Als een westers, wetenschappelijk gevormd, iemand zegt
dat een creatieve gedachtegang een geloof is, dan doelt hij dus niet op inzicht
in de werkelijkheid (hij vindt zoiets onmogelijk), maar op het ongefundeerd
aannemen van een bepaalde gedachte of een hoeveelheid kennis. En op grond
daarvan houdt de kwalificatie 'geloof' in dat het allemaal maar onzin is. Het
beantwoordt immers niet aan de gestelde criteria van de befaamde 'toetsing en
bewijsvoering". Omdat er, vanuit de wetenschap, zo tegen dit soort zaken
aangekeken wordt, kan die wetenschap zichzelf niet beoordelen en komen tot een
begrijpen van datgene waarmee men bezig is. En omdat een dergelijk begrijpen,
gezien vanuit de wetenschap, van buitenaf komt en bovendien als louche
beschouwd wordt, zal er nimmer gehoor worden gegeven aan een 'geloof' als de
creatieve filosofie. De wetenschappelijke criteria sluiten uit dat de
wetenschappers hun eigen bezigheid kunnen begrijpen.
Op grond van die onmogelijkheid tot begrijpen is er geen
correctie mogelijk, een feit dat wij steeds meer kunnen waarnemen. Vanuit die
wetenschap gaat men onverdroten voort op de weg die naar de vernietiging leidt.
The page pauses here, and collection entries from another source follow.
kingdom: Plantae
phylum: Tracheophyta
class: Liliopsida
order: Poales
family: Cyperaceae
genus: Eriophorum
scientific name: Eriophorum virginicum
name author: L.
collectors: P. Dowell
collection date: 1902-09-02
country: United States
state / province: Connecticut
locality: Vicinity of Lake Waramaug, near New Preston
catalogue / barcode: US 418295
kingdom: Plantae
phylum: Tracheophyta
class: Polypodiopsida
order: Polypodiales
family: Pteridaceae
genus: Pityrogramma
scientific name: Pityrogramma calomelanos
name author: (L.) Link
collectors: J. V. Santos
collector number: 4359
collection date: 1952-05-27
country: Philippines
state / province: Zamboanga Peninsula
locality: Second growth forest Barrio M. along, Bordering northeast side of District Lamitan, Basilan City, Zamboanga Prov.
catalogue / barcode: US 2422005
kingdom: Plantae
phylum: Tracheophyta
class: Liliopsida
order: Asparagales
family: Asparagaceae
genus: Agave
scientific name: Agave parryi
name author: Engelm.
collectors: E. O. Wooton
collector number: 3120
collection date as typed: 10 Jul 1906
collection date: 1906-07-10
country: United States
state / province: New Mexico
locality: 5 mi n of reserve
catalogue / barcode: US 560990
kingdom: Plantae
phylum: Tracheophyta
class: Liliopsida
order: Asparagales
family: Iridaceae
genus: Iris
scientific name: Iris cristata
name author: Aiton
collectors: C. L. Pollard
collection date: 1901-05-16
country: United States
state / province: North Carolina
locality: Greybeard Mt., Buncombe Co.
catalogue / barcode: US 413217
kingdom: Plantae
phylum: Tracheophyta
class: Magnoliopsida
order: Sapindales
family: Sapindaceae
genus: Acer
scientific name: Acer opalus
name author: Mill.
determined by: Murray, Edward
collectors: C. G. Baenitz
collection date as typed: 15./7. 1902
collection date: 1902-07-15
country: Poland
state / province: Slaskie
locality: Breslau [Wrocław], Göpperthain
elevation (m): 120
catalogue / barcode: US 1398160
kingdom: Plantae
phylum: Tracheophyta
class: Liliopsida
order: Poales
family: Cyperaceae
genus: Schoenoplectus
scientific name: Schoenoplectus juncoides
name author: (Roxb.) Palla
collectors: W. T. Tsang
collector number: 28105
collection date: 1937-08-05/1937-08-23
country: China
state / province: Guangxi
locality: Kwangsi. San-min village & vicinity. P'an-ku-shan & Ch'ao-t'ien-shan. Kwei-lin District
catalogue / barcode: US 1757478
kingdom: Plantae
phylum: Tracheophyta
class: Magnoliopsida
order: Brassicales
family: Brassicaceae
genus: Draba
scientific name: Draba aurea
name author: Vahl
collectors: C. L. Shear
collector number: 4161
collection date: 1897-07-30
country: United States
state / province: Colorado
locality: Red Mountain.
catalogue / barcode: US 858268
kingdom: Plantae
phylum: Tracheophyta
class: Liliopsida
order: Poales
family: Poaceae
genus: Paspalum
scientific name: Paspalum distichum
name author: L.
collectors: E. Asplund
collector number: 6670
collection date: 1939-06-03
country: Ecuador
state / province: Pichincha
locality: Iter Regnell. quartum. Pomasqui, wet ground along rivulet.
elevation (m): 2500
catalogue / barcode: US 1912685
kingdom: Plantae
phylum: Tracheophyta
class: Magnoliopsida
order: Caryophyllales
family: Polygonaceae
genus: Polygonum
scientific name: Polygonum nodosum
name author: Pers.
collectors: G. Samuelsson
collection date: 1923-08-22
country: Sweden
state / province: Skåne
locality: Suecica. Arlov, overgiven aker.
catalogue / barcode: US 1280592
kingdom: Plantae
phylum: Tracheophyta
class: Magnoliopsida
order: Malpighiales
Men zal de filosofie nooit te hulp roepen. Een geheel andere zaak is echter wat
de invloed van de creatieve filosofie zal zijn op de mensen. Ook die invloed
begint steeds meer merkbaar te worden, uiteraard zonder dat de mensen er toe
overgaan filosofische verhandelingen te lezen. Je merkt het aan de toenemende
weerklank die de op inzicht berustende gedachtegangen vinden, uiteraard vaak
ook ideeën die nergens op slaan, behalve dan op mystieke of fundamentalistische onzin. Maar wat er
in de vredesbeweging leeft, in de vrouwenbeweging, de milieubeweging, berust,
hoe vaag desnoods ook, op grotere invloed van het bewustzijn. Maar de
filosofen, noch de polemologen, noch de mensen van de vredesbeweging worden bij
vredesbesprekingen toegelaten. Het zijn dan ook geen vredesbesprekingen en de
officiële milieuconferenties gaan niet over het tot stand brengen van een
ecologisch verantwoorde technologie. Natuurlijk zullen er wetenschappers zijn
die, hoewel niet vanuit hun vak, tot inzicht komen. Zij zullen echter zeggen:
"Ik geloof dat wij op de verkeerde weg zitten" en zij zullen daaraan
voorlopig slechts indirect aandacht schenken en in het beste geval tot enig
zwak protest komen.
Invloed van die filosofie leidt er onder andere toe dat
men, in tegenstelling tot wat op heden gebruikelijk was, technologische
processen helemaal af gaat denken en niet ophoudt als er winst gemaakt kan
worden en ter wille daarvan het afval maar in de rivier, liefst een in de derde
wereld, gedonderd wordt. Het maken van winst is echter niet de ware oorzaak van
de verspilling en de vervuiling: de ware oorzaak is gelegen in het
wetenschappelijke en technologische Onvermogen de zaak af te denken, juist omdat
men niet weet waarmee men bezig is.
91.
Door het afwijzen van het besef van een samenhangende
werkelijkheid, met als dooddoener dat het een geloof zou zijn, kunnen de
wetenschappelijke en technologische doelstellingen niet verder reiken dan
resultaten in de vorm van winst, groei en macht. Voor de mensheid werkelijk
zinvolle resultaten kunnen pas dan beoogd worden als je begrijpt hoe het zit
met de werkelijkheid. Vanuit een dergelijk begrip zijn winst, groei en macht
grootheden die strijdig zijn met de samenhang. Zij zijn immers verbrekende grootheden.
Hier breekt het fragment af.